On January 2, 2014, the 2014 GED test will become the standard GED test, taking the place of the 2002 test. The new test is being developed jointly by The American Council of Education (ACE), the organization which has created and given the test for the past 70 years, and the computer-based testing company Pearson VUE. ACE teamed up with Pearson VUE because they believed that the test needed to be properly computerized and was in need of Pearson VUE’s expertise. It will be used in every place the GED is given except Canada.
The new test will focus more on one’s readiness for attending college and beginning a career than the previous test. It will be more difficult, and there will be a much greater emphasis placed on mathematics. To better ensure college readiness, the test will implement various new standards, such as the Common Core State Standards.

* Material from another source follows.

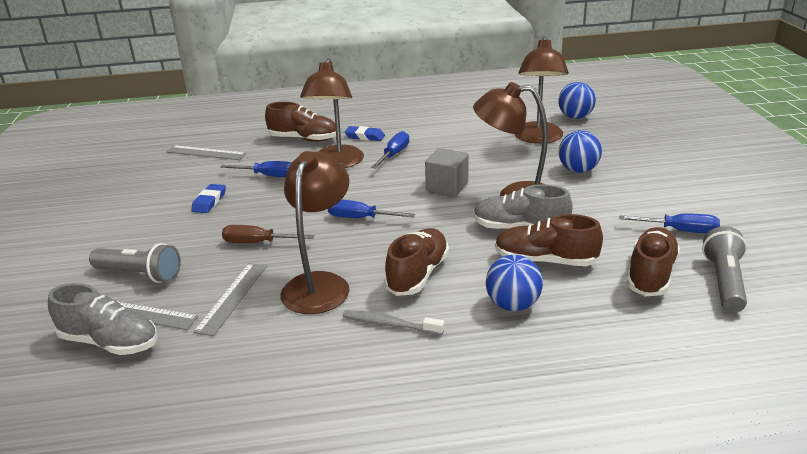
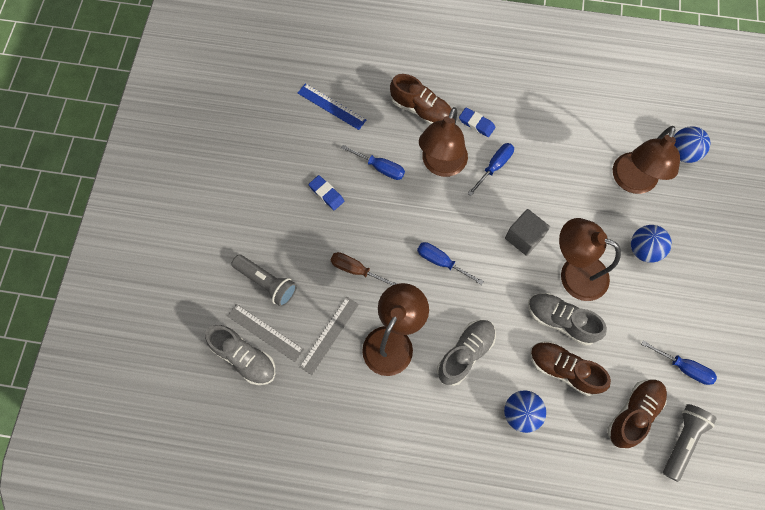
camera: 15 degrees right, 40 degrees up
(205, 153) = (331, 106): grey ruler -> blue ruler
(209, 201) = (326, 194): blue eraser -> blue eraser turned 75 degrees counterclockwise
(390, 324) = (431, 404): grey toothbrush -> none
(418, 274) = (465, 353): brown shoe -> grey shoe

The test will consist of four sub-sections: literacy, math, science, and social studies. There will no longer be a writing test; writing skills will instead be judged based on one’s written answers in the literacy and social studies sections. Based on their final score, a person who passes the test will be given one of two certificates — a certificate for “general high school equivalency” and a certificate that indicates one’s college readiness.
The new test will be given solely on the computer. This will make it easier for one to take the test, as the testing centers will then generally give them during all open hours. One may go through the test as fast as one likes, as there will be no start or stop times.
There has been some concern about the negative effects that the introduction of the new GED test will cause. The test will cost more, the increase in computerized testing will be an obstacle to some who are not familiar with computers, and there will be fewer testing centers. States are currently exploring options to overcome these issues.